Metin Lokumcu, hidroelektrik santrallerini protesto amacıyla düzenlenen bir gösteriye katıldı. Biber gazı yüzünden kalp krizi geçirdi ve öldü.
Şimdi de Çayan Birben...
Bu isimlerin hepsi devlet tarafından öldürüldü.
Devlet hesap vermedi! Bir siyasetçi bile istifa etmedi!
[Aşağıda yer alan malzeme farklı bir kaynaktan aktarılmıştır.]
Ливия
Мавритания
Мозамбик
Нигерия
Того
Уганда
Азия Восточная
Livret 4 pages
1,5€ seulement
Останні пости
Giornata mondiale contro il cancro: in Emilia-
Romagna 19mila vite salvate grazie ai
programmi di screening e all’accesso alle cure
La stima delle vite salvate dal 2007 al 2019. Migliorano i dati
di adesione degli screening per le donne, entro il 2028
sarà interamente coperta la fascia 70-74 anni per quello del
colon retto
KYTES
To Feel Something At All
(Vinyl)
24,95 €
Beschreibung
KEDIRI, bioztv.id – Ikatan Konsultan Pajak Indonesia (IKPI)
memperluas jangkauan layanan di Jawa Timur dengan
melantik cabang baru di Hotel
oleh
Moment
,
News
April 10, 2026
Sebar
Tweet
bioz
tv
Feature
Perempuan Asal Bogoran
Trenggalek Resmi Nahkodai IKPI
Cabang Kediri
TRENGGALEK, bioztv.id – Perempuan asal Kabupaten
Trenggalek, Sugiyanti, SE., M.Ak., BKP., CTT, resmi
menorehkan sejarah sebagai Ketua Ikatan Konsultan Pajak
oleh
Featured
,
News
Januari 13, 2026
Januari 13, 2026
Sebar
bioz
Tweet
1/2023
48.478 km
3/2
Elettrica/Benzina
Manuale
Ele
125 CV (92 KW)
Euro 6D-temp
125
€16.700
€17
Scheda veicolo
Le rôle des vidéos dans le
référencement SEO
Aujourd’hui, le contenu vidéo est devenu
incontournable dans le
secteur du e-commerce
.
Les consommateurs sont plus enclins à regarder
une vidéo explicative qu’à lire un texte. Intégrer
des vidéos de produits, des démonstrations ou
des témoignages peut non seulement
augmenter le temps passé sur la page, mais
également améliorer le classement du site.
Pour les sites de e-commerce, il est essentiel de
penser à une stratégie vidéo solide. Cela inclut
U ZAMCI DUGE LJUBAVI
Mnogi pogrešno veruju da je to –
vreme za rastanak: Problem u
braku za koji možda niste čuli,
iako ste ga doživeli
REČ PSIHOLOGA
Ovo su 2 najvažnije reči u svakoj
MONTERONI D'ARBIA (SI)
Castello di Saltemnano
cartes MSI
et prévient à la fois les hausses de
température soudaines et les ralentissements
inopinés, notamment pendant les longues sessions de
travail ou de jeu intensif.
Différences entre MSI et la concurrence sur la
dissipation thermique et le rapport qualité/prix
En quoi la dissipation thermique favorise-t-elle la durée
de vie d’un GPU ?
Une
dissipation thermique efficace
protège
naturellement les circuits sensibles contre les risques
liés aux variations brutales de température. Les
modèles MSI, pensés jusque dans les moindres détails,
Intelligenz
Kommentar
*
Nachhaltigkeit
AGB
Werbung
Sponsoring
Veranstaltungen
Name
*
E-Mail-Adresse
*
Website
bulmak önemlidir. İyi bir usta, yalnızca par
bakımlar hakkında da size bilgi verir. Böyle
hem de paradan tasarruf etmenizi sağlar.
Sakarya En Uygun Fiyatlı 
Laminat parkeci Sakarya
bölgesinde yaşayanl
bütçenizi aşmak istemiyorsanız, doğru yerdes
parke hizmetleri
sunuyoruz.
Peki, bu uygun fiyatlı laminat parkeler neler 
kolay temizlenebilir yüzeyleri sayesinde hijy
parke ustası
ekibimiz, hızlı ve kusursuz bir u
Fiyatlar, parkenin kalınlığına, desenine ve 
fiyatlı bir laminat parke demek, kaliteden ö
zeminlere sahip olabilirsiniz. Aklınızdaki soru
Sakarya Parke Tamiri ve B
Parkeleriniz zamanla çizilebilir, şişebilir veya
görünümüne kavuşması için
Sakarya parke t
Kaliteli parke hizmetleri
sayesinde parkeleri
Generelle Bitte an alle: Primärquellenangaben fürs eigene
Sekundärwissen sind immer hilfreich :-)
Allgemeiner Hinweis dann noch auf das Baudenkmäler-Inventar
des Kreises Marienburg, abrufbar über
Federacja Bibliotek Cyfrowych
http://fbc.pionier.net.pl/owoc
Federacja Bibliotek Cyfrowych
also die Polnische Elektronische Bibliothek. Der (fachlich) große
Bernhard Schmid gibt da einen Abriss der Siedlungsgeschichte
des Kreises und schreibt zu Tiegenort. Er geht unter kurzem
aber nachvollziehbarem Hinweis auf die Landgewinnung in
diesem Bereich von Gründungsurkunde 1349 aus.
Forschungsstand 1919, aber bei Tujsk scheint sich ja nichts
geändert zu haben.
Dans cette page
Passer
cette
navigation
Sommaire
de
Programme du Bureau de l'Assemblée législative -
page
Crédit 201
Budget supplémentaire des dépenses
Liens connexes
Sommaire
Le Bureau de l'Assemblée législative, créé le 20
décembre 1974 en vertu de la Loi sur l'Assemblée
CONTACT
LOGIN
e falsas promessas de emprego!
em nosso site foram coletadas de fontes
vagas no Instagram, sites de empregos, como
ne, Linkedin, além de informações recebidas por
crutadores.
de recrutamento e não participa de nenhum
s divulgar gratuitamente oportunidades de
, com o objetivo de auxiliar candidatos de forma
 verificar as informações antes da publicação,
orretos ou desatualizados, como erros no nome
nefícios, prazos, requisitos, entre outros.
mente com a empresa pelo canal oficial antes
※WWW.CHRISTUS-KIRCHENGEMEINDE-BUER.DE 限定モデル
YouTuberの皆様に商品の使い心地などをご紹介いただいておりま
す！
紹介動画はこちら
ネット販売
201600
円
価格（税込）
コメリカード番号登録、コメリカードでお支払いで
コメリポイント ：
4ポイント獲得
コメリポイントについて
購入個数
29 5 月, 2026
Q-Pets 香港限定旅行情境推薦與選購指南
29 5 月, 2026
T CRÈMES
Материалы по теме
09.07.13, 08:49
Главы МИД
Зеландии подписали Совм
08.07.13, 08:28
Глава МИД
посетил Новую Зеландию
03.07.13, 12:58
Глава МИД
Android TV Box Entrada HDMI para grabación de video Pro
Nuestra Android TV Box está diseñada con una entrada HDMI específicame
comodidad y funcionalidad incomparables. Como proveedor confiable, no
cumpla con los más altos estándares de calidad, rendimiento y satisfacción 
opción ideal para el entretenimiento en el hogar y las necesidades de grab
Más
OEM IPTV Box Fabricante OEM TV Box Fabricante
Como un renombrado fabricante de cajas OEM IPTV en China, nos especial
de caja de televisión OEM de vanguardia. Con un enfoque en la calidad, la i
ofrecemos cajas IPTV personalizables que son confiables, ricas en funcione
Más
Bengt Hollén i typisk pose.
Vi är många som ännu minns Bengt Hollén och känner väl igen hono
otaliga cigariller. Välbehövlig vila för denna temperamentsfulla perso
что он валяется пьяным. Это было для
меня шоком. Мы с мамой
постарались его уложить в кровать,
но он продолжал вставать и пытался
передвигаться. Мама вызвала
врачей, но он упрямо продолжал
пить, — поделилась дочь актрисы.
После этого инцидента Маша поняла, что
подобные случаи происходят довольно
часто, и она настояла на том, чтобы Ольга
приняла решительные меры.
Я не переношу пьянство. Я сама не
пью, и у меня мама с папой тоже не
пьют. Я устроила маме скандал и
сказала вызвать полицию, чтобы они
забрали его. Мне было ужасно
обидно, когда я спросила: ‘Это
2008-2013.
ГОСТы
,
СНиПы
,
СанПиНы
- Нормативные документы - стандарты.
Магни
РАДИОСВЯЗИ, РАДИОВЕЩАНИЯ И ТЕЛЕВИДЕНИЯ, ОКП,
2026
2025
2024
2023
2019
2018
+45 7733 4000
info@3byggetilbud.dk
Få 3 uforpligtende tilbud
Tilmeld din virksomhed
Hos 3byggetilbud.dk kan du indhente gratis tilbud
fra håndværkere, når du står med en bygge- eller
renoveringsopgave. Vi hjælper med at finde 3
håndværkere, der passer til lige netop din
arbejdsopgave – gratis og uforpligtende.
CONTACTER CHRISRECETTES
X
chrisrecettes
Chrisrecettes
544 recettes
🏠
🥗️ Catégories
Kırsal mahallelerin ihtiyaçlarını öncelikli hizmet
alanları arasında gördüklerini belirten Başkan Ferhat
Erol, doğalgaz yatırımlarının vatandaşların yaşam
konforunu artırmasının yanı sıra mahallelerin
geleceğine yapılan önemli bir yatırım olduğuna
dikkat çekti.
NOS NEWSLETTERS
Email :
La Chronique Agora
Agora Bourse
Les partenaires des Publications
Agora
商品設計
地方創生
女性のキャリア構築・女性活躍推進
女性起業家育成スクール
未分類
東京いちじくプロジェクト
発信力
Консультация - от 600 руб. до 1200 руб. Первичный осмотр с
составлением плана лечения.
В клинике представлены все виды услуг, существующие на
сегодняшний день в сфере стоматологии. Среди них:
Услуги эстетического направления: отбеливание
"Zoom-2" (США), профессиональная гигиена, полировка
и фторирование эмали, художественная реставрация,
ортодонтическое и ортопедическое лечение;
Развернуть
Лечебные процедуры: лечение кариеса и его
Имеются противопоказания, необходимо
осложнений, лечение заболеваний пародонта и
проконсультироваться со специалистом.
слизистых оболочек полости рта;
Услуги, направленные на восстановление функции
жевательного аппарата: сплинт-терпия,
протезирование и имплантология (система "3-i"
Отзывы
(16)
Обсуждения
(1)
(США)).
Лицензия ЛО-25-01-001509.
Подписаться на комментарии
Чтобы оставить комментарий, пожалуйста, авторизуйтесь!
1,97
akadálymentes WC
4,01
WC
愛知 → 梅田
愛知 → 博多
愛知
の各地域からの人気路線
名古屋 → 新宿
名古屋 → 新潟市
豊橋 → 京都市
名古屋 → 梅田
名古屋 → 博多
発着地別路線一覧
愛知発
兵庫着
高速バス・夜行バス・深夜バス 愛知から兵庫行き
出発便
İleri demokrasi dedikleri şey bu olsa gerek!
*****
GÜNÜN SORUSU
Emekli öğretmen Metin Lokumcu geçen yıl polisin sıktığı biber gazı yüzünden kalp krizi geçirdi ve öldü. İçişleri Bakanı, “Biber gazı sağlığa zararlı değil” diye açıklama yaptı. Bu kez Çayan Birben, biber gazına kurban gitti! Sorum İçişleri Bakanı’na:
Bu ülkede çayın radyasyonsuz olduğunu göstermek için kameraların karşısında çay içen bakan da gördük; okullarda dağıtılan sütün bozuk olmadığını kanıtlamak için süt içen vali de... Siz de biber gazının sağlığa zararlı olmadığını bizzat kameraların karşısında kanıtlamak istemez misiniz?